Introduced in ES6, the spread operator gave more utility to users in a simple format. When we’re talking about composite data types, the spread operator allows us to make copies of the original data (whether it be an array or object) and create a new copy of it in memory. Composite data types when instantiated in javascript point to the data in memory, what this means is the data is created in memory and the variables are references to the data in memory. This gets dodgy because if you initialize the data to a new variable you are making another copy of the reference, meaning it points to the same data in memory so if you make any changes to either of the newly initialized variables it will make changes to all copies.
What the spread operator does is it creates a new array or object in memory, it takes the each individual element in the array or object and makes an exact copy of it in memory. The syntax looks like so:
lets say you created an array a:
let a = [1,2,3]
you want to make an exact copy (a deep copy) initialized to a new variable b:
let b =[…a]
and…thats it! Using the spread operator has huge benefits in making a code base more readable and organized, but it does come with pitfalls if the user is unaware of them.

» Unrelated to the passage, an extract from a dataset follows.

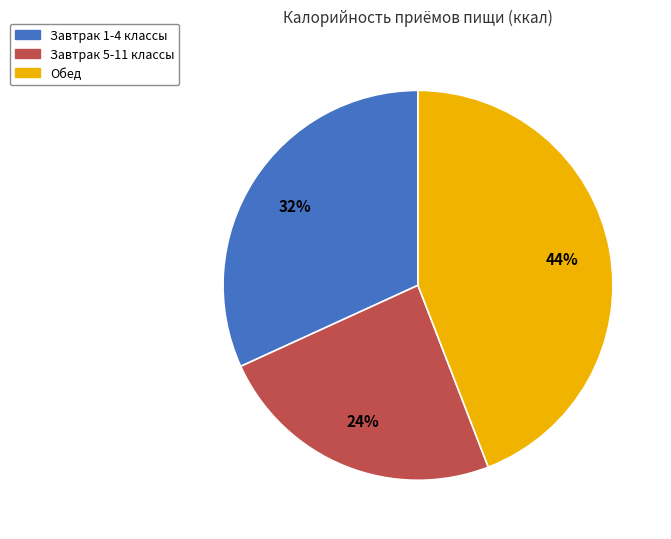

Count the number of slices in the pie.

3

The spread operator makes deep copies of data if the data is not nested. When you have nested data in an array or object the spread operator will create a deep copy of the top most data and a shallow copy of the nested data. lets take a look at what this means.
lets say I have an array c that looks like this:
let c = [1,2,[3,[4,5]]]
If we spread this data to a new variable (d):
let d = […c]
It looks like we get a deep copy but in fact we don’t! When we index into our new array(d) we get the following:
console.log(d[0])
1
console.log(d[1])
2
console.log(d[2])
[3,[4,5]]
console.log(d[2][1])
[4,5]
It looks right! But its not! The major pitfall happens when we try to change the existing data. If we change the data for variable d at index 0 and 1 it works as expected! These values were created in memory as a new array. However when we change the array saved at index 2(d[2][1]) not only does it change the data for our variable d but c as well. This goes back to how javascript saves data so instead of a variable that we instantiated the reference is now the index of the array, so this means d[2][1] points to the same array that c[2][1] points to in memory. CONFUSING, ANNOYING but now you know. So what do you do? You spread that value as well. So when written correctly this looks like:
let d = […c]
d[2] = […c[2]]
this changes the reference at d[2] to a new array created with the spread operator! If you wanted to use the spread operator to copy an object you would have to apply the same methods!